:: EXERCISES TO COMPLETE ::
A: Answer these questions using the denomination thread:
(i) What does the author of the opening post say they started out as?
(ii) How long does Backwoods Presbyterian say a merger might take in the US?
(iii) According to jwithnell, to what year did the ECO move the calendar back?
B: In the denomination thread, Backwoods Presbyterian proposes a possible United Church. List every body he names as part of it.
C: Reproduce everything in the denomination thread from "## Backwoods Presbyterian" down to "Church in England.".
*** TEXT EXCERPT ***
Jack, I get that. You are, as always, both irenic and insightful. A conservative ABC church might want to become CBA or BGC to avoid the liberalism of the ABC. A PCUSA church might want to join the PCA, EPC, or ECO.

What I don't get is a Presbyterian becoming a Baptist, unless there are some changes in doctrine. We are not speaking about an uninformed lay person selecting the church with the best youth program or special needs resources in town. We are talking about congregations led by elders and seminary graduates practicing infant baptism on one Sunday and believer's baptism the next one.

Again, theological changes are certainly possible in all of these areas. Hey, I started out as a Baptist! But, denominational affiliation swaps without a change in theology sounds fishy to me.


----------



## Backwoods Presbyterian (May 16, 2015)

I think a likely scenario is a United Church of the ABC, ECUSA, ELCA, PCUSA, and UCC ala what you see in the United Church in Canada or the United Reformed Church in England. 

It may take 15 years in the US but a merger of that type would take care of a lot of administrative and overhead and unite resources.


----------



## Calvinbeza (May 17, 2015)

So why Evangelical Covenant Church?


----------



## jwithnell (May 17, 2015)

My observations come from growing up in the mainline churches. The average member, in fact the officers, have no idea about the original confessional standards. If they are moving out of the PCUSA, they are moving _away_from gay marriage not toward a particular doctrinal standard. From what I could see, the ECO simply moved the calendar back to 1967 (when the PCUSA abandoned a single confessional standard). Perhaps some churches chose a denomination simply because it sounded vaguely presbyterian. In others, they may have taken a harder look at what members believed. My family was in one PCUS church that spread a wide umbrella. While the pastor toed the denominational line, many members were closer to baptist or methodist. (This is the group that likely led to a number of us girls eventually hearing or reading the gospel.) Had that church, at that time, jumped to another denomination, baptist or a generalized southern denomination would not be terribly surprising.
*** MATERIAL SHOWN ***
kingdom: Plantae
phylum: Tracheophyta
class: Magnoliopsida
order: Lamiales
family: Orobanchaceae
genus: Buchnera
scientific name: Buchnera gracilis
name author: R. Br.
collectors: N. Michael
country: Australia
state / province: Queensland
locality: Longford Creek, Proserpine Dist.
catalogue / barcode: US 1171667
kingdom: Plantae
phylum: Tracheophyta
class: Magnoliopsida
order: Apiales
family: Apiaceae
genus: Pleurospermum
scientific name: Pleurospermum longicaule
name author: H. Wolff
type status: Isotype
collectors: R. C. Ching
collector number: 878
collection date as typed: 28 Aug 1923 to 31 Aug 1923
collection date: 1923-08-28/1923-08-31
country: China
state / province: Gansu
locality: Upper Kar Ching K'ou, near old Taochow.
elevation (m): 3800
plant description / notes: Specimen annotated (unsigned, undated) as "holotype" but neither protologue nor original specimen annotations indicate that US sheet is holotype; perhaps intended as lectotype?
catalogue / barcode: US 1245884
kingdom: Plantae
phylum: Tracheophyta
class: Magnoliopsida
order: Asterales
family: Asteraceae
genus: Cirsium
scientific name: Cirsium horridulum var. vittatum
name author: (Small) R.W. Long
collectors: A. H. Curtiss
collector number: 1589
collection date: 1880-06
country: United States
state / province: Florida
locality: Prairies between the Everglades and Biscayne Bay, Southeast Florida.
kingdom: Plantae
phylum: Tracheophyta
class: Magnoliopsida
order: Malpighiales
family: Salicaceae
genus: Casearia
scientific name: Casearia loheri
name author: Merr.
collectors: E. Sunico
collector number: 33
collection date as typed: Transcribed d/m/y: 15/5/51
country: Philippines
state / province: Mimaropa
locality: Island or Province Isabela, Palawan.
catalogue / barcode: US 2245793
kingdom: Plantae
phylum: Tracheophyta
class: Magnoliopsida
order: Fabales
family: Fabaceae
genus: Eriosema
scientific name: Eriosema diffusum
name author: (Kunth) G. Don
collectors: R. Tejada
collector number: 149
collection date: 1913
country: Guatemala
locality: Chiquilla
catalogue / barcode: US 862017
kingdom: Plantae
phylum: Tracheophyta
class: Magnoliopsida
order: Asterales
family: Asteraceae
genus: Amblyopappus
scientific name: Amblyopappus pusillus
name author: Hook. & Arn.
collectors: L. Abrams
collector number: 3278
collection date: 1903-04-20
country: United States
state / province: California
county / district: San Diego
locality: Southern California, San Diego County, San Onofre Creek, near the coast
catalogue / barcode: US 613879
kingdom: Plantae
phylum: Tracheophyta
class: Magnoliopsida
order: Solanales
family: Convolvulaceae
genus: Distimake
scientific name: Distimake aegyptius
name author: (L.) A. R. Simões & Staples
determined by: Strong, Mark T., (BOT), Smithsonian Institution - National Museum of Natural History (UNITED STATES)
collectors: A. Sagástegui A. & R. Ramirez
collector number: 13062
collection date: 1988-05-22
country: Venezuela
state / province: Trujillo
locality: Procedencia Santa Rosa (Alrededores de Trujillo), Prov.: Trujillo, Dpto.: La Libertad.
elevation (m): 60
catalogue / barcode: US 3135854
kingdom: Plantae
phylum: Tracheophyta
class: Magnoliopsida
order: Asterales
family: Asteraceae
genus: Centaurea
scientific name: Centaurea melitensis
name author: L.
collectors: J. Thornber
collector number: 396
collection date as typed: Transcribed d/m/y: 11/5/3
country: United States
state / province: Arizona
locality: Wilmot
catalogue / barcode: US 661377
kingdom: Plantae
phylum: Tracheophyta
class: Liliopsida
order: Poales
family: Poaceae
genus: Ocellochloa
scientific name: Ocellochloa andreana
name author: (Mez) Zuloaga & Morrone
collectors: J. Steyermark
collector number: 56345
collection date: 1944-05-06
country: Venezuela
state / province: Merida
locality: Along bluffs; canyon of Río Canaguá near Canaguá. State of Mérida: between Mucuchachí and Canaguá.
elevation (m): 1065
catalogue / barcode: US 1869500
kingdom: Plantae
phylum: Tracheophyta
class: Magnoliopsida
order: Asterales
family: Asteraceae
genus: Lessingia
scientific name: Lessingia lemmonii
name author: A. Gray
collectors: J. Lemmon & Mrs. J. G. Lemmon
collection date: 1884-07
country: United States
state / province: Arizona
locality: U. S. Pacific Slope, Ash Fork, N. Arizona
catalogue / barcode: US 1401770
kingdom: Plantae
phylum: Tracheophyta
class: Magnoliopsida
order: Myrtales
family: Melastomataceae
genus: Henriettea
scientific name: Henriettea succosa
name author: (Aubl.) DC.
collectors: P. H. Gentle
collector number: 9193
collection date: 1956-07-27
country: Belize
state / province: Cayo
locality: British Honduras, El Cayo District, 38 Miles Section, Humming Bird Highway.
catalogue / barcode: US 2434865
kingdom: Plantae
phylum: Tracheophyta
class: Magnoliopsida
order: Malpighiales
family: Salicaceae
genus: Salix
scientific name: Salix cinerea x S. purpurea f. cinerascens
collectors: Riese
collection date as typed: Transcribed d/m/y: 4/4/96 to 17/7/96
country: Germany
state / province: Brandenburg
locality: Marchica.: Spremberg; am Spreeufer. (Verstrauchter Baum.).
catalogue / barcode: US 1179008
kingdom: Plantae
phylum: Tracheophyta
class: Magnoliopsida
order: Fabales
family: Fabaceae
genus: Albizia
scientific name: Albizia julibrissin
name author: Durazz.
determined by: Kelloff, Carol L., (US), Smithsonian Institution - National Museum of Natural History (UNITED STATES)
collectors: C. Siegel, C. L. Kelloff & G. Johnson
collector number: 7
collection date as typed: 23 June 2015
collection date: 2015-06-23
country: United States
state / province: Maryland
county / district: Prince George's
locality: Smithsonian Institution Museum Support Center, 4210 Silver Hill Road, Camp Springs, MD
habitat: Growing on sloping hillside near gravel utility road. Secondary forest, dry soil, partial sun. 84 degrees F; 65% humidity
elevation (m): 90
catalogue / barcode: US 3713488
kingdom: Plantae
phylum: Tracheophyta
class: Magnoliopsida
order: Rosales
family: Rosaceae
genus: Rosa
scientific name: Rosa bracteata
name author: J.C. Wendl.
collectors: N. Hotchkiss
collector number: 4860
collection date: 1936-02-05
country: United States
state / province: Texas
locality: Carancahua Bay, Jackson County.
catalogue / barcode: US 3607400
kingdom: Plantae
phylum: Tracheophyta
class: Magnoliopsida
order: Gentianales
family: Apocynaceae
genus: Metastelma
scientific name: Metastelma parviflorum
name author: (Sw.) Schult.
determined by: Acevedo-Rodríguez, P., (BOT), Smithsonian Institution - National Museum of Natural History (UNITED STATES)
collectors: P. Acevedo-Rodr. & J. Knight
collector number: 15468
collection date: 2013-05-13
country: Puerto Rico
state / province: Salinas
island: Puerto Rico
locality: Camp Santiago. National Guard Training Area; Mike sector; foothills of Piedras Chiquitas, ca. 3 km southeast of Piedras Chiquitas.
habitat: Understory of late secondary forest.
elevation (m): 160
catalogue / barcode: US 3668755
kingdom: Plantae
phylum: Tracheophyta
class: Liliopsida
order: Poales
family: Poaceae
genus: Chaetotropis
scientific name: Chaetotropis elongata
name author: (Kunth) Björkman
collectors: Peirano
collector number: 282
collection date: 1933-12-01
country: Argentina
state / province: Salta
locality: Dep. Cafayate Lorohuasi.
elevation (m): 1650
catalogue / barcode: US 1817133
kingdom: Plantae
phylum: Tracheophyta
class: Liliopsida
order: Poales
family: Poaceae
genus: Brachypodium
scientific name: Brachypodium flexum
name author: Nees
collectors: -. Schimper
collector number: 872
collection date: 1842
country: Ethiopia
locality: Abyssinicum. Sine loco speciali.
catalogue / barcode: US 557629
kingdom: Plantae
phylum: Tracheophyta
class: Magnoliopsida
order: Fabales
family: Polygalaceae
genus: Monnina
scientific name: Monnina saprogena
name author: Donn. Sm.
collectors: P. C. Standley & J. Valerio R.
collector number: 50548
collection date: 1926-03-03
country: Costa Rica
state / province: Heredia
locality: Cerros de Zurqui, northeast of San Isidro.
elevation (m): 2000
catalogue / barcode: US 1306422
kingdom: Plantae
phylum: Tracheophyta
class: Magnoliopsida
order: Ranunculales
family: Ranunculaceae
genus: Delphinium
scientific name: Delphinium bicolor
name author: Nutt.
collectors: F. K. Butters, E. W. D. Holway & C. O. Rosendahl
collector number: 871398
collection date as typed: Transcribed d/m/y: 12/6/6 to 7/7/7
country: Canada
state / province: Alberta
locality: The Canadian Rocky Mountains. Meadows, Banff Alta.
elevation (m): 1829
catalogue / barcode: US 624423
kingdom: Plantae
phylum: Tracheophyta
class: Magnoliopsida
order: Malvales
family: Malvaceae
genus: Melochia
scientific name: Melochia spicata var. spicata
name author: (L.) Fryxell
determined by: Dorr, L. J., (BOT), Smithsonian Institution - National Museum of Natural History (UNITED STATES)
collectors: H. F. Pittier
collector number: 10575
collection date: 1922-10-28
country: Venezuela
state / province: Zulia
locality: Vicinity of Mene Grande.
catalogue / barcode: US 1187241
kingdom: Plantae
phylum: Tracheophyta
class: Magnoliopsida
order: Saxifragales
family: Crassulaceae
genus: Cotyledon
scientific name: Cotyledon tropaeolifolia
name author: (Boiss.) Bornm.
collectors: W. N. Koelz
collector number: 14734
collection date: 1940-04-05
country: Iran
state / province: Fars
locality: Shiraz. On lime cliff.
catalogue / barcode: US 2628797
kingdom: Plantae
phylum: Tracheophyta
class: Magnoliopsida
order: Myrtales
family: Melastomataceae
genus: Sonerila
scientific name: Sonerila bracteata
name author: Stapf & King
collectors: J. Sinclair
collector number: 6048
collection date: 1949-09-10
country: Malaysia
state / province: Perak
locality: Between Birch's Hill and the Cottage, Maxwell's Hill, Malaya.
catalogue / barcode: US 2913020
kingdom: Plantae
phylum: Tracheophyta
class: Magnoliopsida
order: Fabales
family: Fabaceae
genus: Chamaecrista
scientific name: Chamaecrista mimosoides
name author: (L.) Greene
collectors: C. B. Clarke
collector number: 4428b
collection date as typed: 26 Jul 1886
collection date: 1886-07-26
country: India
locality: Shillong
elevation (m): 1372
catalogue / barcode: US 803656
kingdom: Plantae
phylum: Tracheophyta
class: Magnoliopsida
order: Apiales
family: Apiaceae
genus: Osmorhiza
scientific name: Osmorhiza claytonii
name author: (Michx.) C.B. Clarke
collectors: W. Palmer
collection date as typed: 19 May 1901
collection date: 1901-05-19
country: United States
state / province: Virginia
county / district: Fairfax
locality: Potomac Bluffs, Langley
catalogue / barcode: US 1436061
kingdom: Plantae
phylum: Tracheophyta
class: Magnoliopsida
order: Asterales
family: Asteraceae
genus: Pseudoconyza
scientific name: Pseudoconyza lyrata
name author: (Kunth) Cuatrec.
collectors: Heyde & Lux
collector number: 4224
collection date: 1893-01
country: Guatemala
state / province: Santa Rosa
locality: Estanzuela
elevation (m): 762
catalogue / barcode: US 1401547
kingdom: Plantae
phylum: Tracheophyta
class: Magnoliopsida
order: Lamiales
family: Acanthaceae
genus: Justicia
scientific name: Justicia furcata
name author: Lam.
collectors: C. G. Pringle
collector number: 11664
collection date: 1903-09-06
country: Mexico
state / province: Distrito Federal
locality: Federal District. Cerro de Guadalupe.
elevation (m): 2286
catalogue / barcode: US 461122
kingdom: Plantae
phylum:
***
:: ANSWERS BELOW ::
A:
(i) A Baptist.
(ii) 15 years.
(iii) 1967.

B: ABC, ECUSA, ELCA, PCUSA, UCC

C:
## Backwoods Presbyterian (May 16, 2015)

I think a likely scenario is a United Church of the ABC, ECUSA, ELCA, PCUSA, and UCC ala what you see in the United Church in Canada or the United Reformed Church in England.